ワクチン接種歴を条件に入れるな

政府は水際対策措置を見直し、「青」区分の国・地域からの帰国者・入国者(98か国指定)には、ワクチン接種の有無に関係なく、入国時検査を実施せず、入国後の自宅等待機も求めないとしている。
このことから 感染対策において、ワクチン接種歴を重要視しなくなったと理解できる。

こうした中、政府はイベントのチケット代金を割り引く「イベントワクワク割」事業を検討している。
実施開始は未定だが、コンサートやスポーツ観戦等のイベントのチケット代金を 2割引き(上限2000円)にするもの。
報道によると、「ワクチン3回接種済みの人」や「検査の陰性証明を示した人」を対象とする方針という。

だが 待ってほしい。
陰性証明には費用がかかり、2割引きされてもマイナスになる。
ワクワク割の恩恵を受けるのは ワクチン3回接種済みの人だけである。
入国時に接種歴を問わないのに、なぜワクワク割で接種歴を求めるのか。

厚労省が発表した 直近のワクチン接種歴別新規陽性者数を注目して頂きたい。
人口10万人あたりで比較して、確かに29歳未満までは未接種者の新規陽性者が多いが、それ以上の年齢では 未接種者の方が2回接種者より新規陽性者が少ない傾向にあり、更に未接種者と3回接種者と比べても さほど大きな差がないという結果になっている。
60~69歳未満に限れば、むしろ未接種者の方が3回接種者より新規陽性者数が少なくなっている。

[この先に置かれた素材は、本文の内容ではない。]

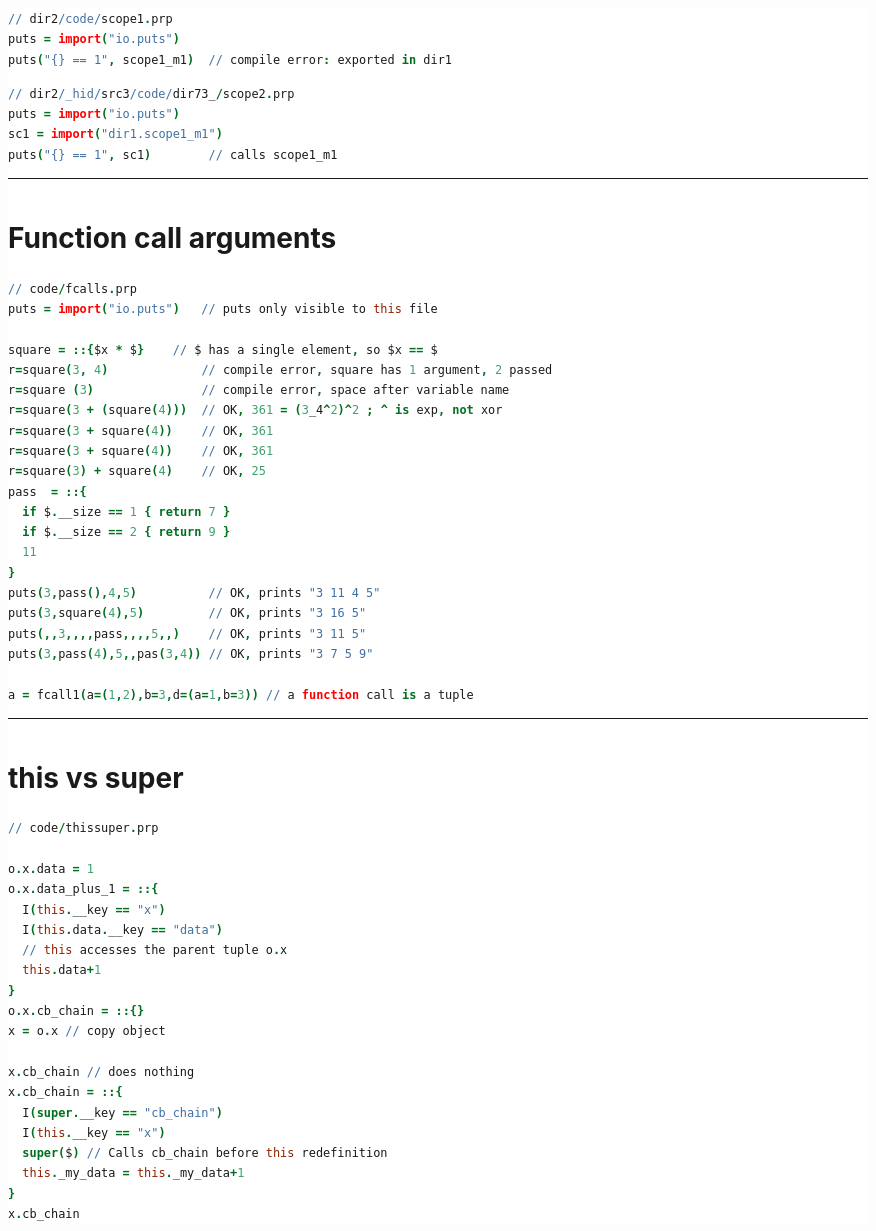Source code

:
 ```coffeescript
// dir2/code/scope1.prp
puts = import("io.puts")
puts("{} == 1", scope1_m1)  // compile error: exported in dir1
```

```coffeescript
// dir2/_hid/src3/code/dir73_/scope2.prp
puts = import("io.puts")
sc1 = import("dir1.scope1_m1")
puts("{} == 1", sc1)        // calls scope1_m1
```

---
# Function call arguments

```coffeescript
// code/fcalls.prp
puts = import("io.puts")   // puts only visible to this file

square = ::{$x * $}    // $ has a single element, so $x == $
r=square(3, 4)             // compile error, square has 1 argument, 2 passed
r=square (3)               // compile error, space after variable name
r=square(3 + (square(4)))  // OK, 361 = (3_4^2)^2 ; ^ is exp, not xor
r=square(3 + square(4))    // OK, 361
r=square(3 + square(4))    // OK, 361
r=square(3) + square(4)    // OK, 25
pass  = ::{
  if $.__size == 1 { return 7 }
  if $.__size == 2 { return 9 }
  11
}
puts(3,pass(),4,5)          // OK, prints "3 11 4 5"
puts(3,square(4),5)         // OK, prints "3 16 5"
puts(,,3,,,,pass,,,,5,,)    // OK, prints "3 11 5"
puts(3,pass(4),5,,pas(3,4)) // OK, prints "3 7 5 9"

a = fcall1(a=(1,2),b=3,d=(a=1,b=3)) // a function call is a tuple
```

---
# this vs super

```coffeescript
// code/thissuper.prp

o.x.data = 1
o.x.data_plus_1 = ::{
  I(this.__key == "x")
  I(this.data.__key == "data")
  // this accesses the parent tuple o.x
  this.data+1
}
o.x.cb_chain = ::{}
x = o.x // copy object

x.cb_chain // does nothing
x.cb_chain = ::{
  I(super.__key == "cb_chain")
  I(this.__key == "x")
  super($) // Calls cb_chain before this redefinition
  this._my_data = this._my_data+1
}
x.cb_chain
```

政府が水際対策で接種歴を問わなくなったのは、こうしたエビデンスがあるから以外に考えられない。
今後の経済対策に、接種歴を問うことは もはや無意味、それでも進めるなら水際対策と整合の取れる説明が必要だ。

6月3日、最後の意見広告

昨年11月30日より 新型コロナウイルス関連情報発信センター(代表 堤猛氏)が取り組んできた新聞意見広告だが、6月3日の毎日新聞 両面掲載を最後に活動を終えるとの報告があった。

今でこそ 新型コロナウイルスに対する恐怖は収まっているが、昨年末はオミクロン株が出たばかりで マスコミも煽っている頃、新聞社に「ワクチンの副反応に注意、子どものワクチン接種に反対」という趣旨の意見広告掲載を要望するのは ある意味挑戦だった。

最初に許可してくれたのは西日本新聞、堤氏は私財を投じて掲載することができ、その後専用のホームページを立ち上げた。
すると全国の医療関係者や公務員などから 賛同する声が上がり、累計でなんと 2億6139万9490円(5月30日現在)の寄付が集まった。
その後、全国の新聞社に掲載を申し込み続け、地方紙では 48紙、全国紙では日本経済新聞から同意を得て掲載にこぎつけた。

最後まで首を縦に振らなかったのは、地方紙 6紙と 朝日・毎日・読売・産経の全国紙、会社に広告収入は入るが 政府方針に逆行する内容を掲載することで、社内で相当議論があったという。
堤氏は5月末で活動を終えることを宣言していたが、最後の最後に 全国紙の毎日新聞が同意し、掲載することが決まった。

厚労省の発表によると、5~11歳ワクチン接種率は 10.2%~11.7%(対象者700万~800万人)、コロナワクチン接種後の副反応疑い報告は29人 (うち重篤者5人・死亡者1人)となっている。
対象者の1割程度と接種率が意外に低かった一因に、新聞意見広告の影響が少なからずあったと思われ、堤氏も努力が報われたのではなかろうか。